Conversely, 33 percent of people said they supported the law in the Morning Consult/Politico poll, and 31 percent said the same in the HuffPost/YouGov survey, while 12 percent said they didn’t know or weren’t sure in both.

As HuffPost’s Ariel Edwards-Levy writes, much of the blowback to the law is due to the fact that even those who oppose abortion broadly do not want to take such an “absolutist” stance on it. Although disapproval was split across party lines — 75 percent of Democrats in the Morning Consult poll opposed laws like the one in Alabama, while just a third of Republicans did — that level of overlap is still significant.

Trump and other Congressional lawmakers including Sens. Mitt Romney (R-UT) and Tom Cotton (R-AK), for example, are among those that have distanced themselves from the Alabama law, and noted that they back exceptions in cases of rape and incest, something the law does not include. (As Vox’s Jane Coaston notes, however, some of the conservative pushback might be strategic rather than moral, recognizing what these polls confirm — that blanket bans like Alabama’s are unpopular and could ultimately be counterproductive to the anti-abortion agenda.)

The negative sentiment toward the Alabama law also lines up with the longstanding support that Roe v. Wade has received, with the majority of people backing the landmark Supreme Court case that established a woman’s Constitutional right to an abortion. As a May CBS News poll found, 67 percent of people support upholding Roe, a proportion that’s consistent with polling that took place last summer ahead of Brett Kavanaugh’s Supreme Court confirmation, when 71 percent of people said they wanted the decision to remain intact.

With the recent state-led push to restrict abortion drawing renewed attention to the subject, there’s an outstanding question about how big a role reproductive rights will play in the 2020 presidential and congressional elections. Both parties see it as an issue that could rally their respective bases — but whether the unpopularity of these state laws could be enough to benefit Democrats remains unclear.

Abortion rights could be a major flashpoint in 2020

According to the HuffPost/YouGov poll, a majority of both Republicans and Democrats say that “issues related to abortion” will be important to their presidential vote.

Seventy-five percent of Democrats expressed this sentiment, while 67 percent of Republicans did. In a piece earlier this week, HuffPost’s Amanda Terkel argued that abortion could wind up being comparable to the health care fight of this cycle, even though it’s an issue that will be decided in the courts rather than by legislators.

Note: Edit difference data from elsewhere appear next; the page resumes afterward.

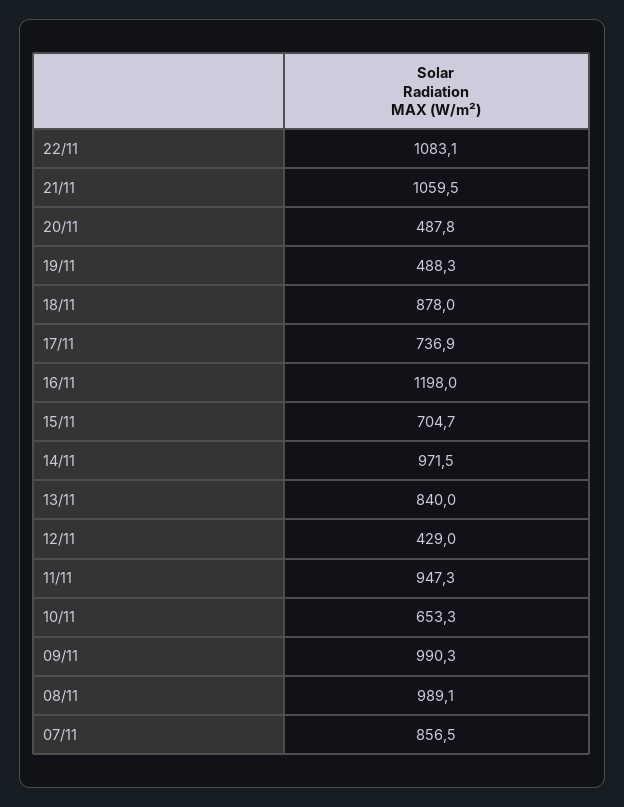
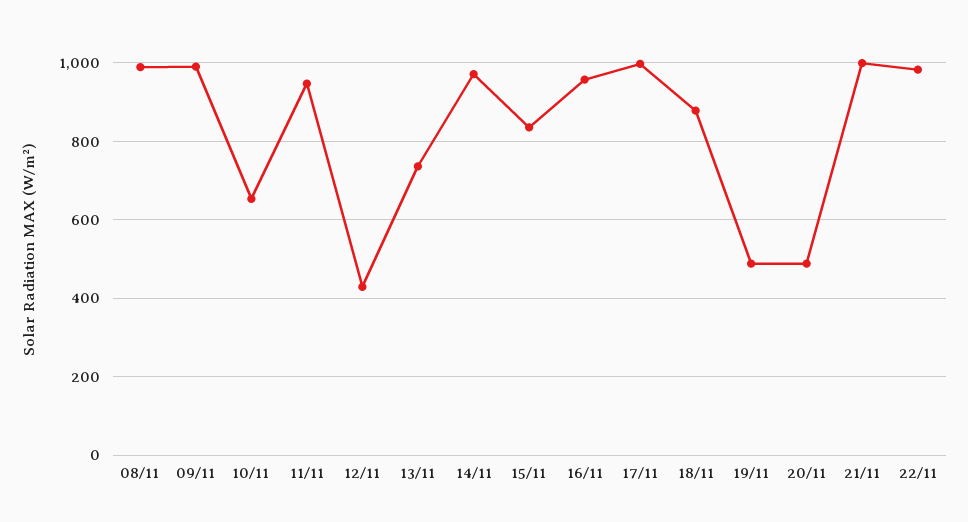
22/11: 1083.1 -> 980
21/11: 1059.5 -> 1000
17/11: 736.9 -> 1000
16/11: 1198 -> 960
15/11: 704.7 -> 840
13/11: 840 -> 740
07/11: 856.5 -> none

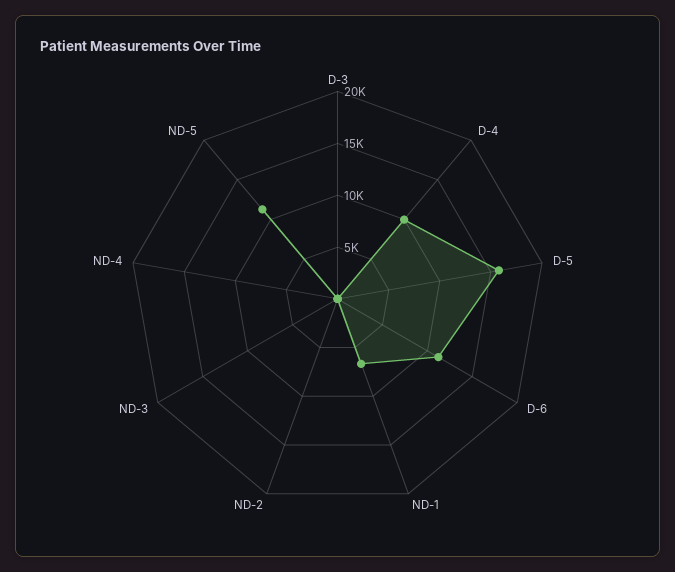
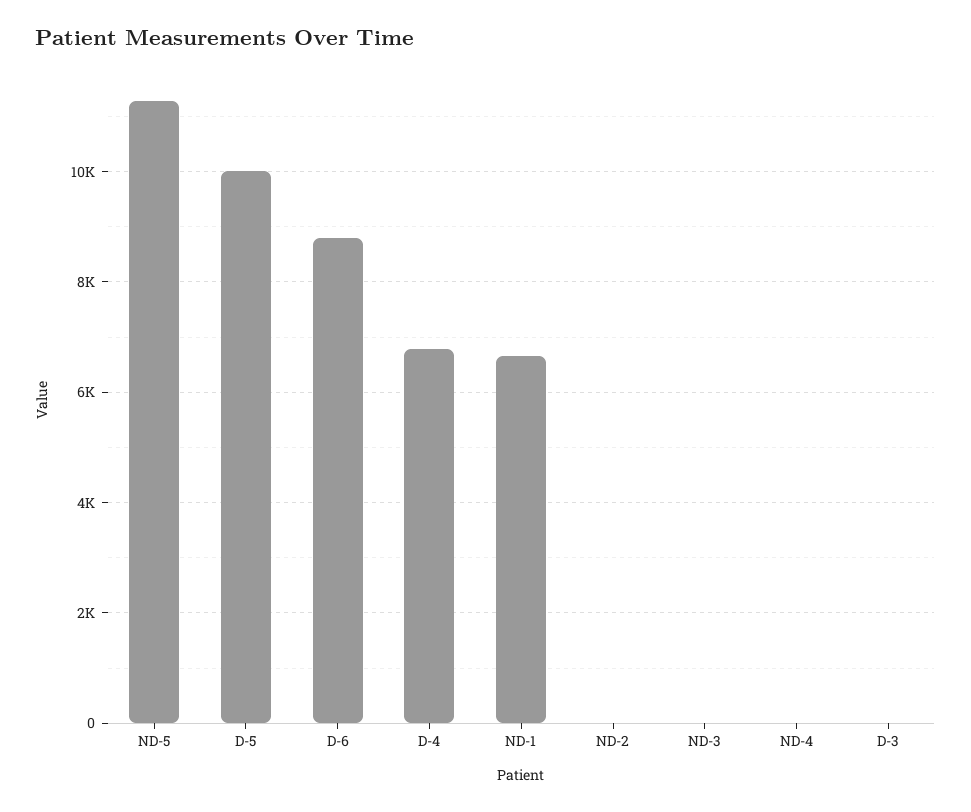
D-4: 10000 -> 6800
D-5: 16000 -> 10000
D-6: 11000 -> 8800

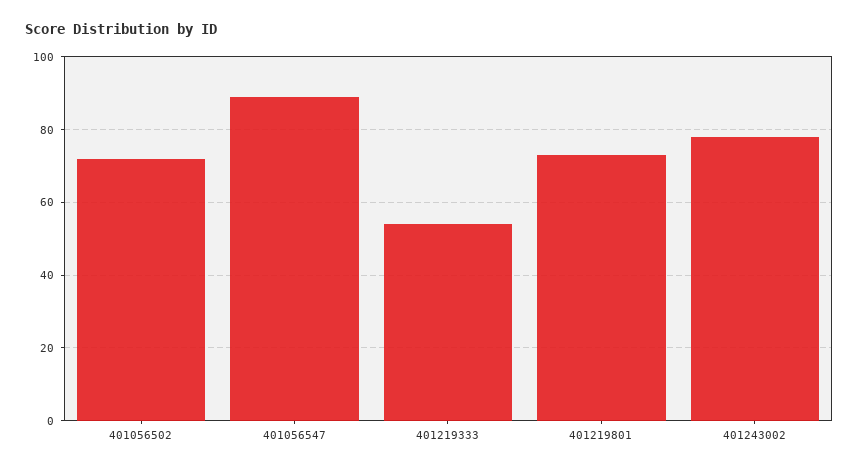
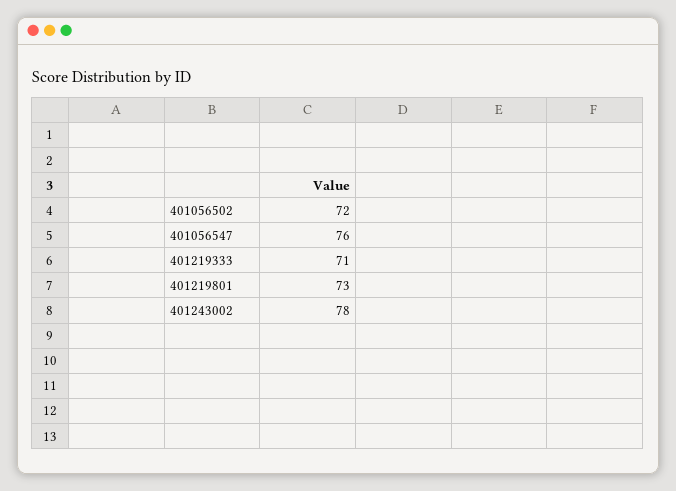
401056547: 90 -> 76
401219333: 55 -> 71

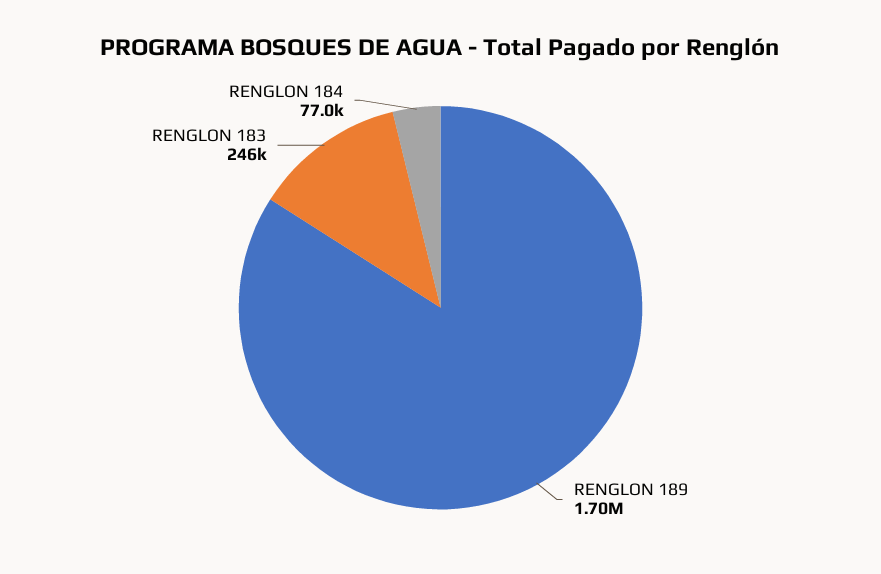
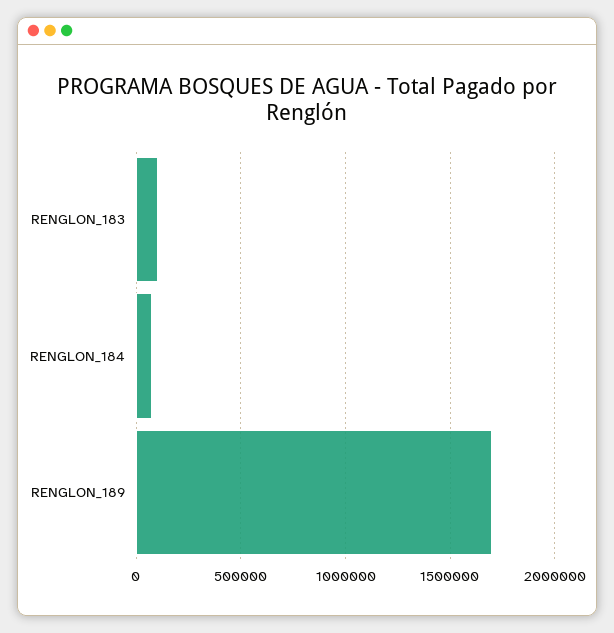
RENGLON 183: 246000 -> 100000

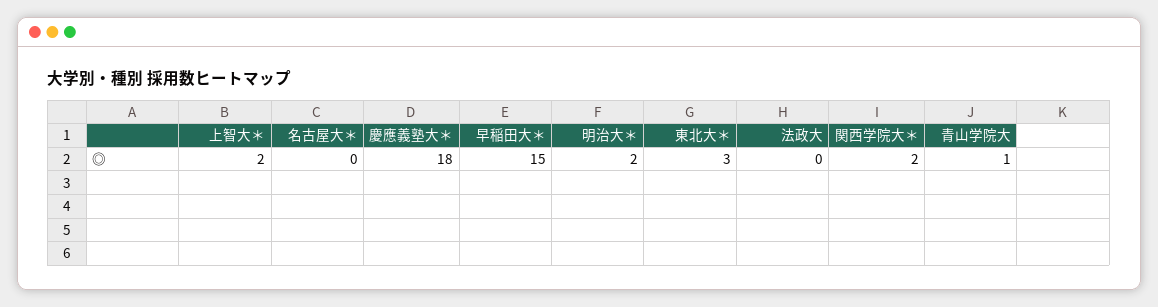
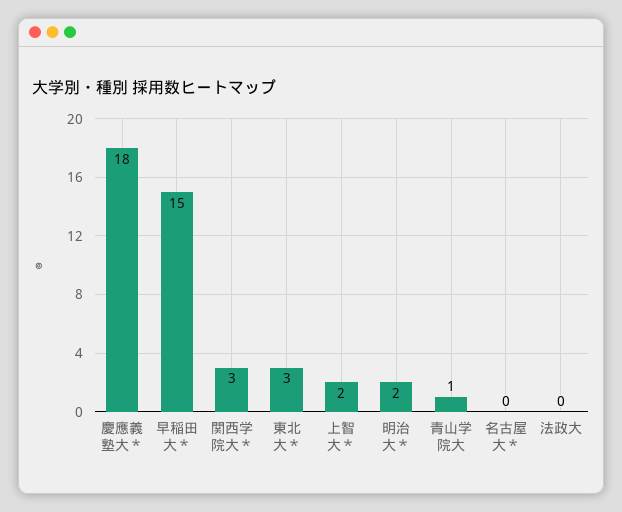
関西学院大＊: 2 -> 3

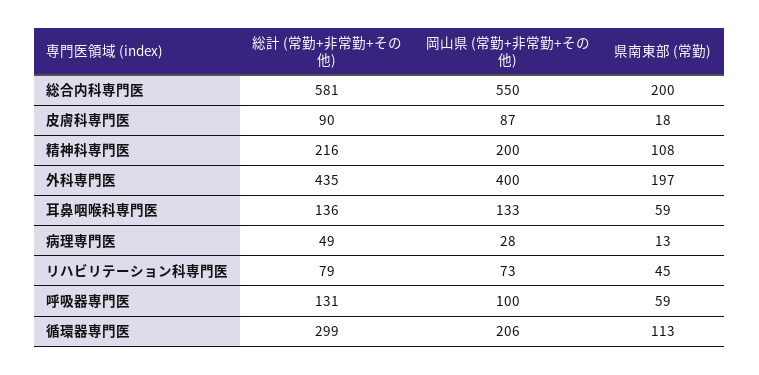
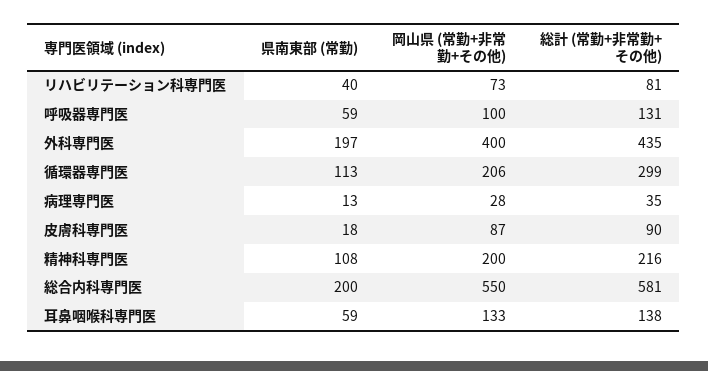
総計 (常勤+非常勤+その他), 耳鼻咽喉科専門医: 136 -> 138
総計 (常勤+非常勤+その他), 病理専門医: 49 -> 35
総計 (常勤+非常勤+その他), リハビリテーション科専門医: 79 -> 81
県南東部 (常勤), リハビリテーション科専門医: 45 -> 40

It’s worth noting that senators play an integral role in determining who sits on the courts, though they would not be making decisions about various legal precedents themselves. And issues of reproductive rights also don’t have to be decided by national candidates in order to motivate voters to turn out for them — though several Democrats have already highlighted ways that a president could play a role in them.

Additionally, women voters brought massive energy to the polls in 2018, and that momentum is only expected to continue in 2020, putting issues tied to women’s health front and center. With more women candidates in Congress and running for the presidency, as well as a growing societal focus on gender equity, there’s also been a larger emphasis on gender-related proposals writ large, which is spurring more conversation around plans that would help address existing disparities.

Already, Democratic candidates are developing more detailed platforms on reproductive rights, compared to past cycles, spurred in large part by the restrictive state laws that have passed this year.

As Democrats have ramped up their focus on protecting Roe and access to abortion clinics, Republicans, too, have dialed up their messaging and activity on the issue. During high-profile rally appearances, Trump has made false claims about late pregnancy abortions and infanticide into common talking points. And conservatives are poised to keep on hammering the importance of stacking the courts with right-leaning justices, a core voting issue for Republicans.

Presently, both sides are in the process of condemning the other’s position as radical and too extreme. As the latest polling suggests, however, most voters seem to think recent laws signal that state Republicans are the ones who have gone too far.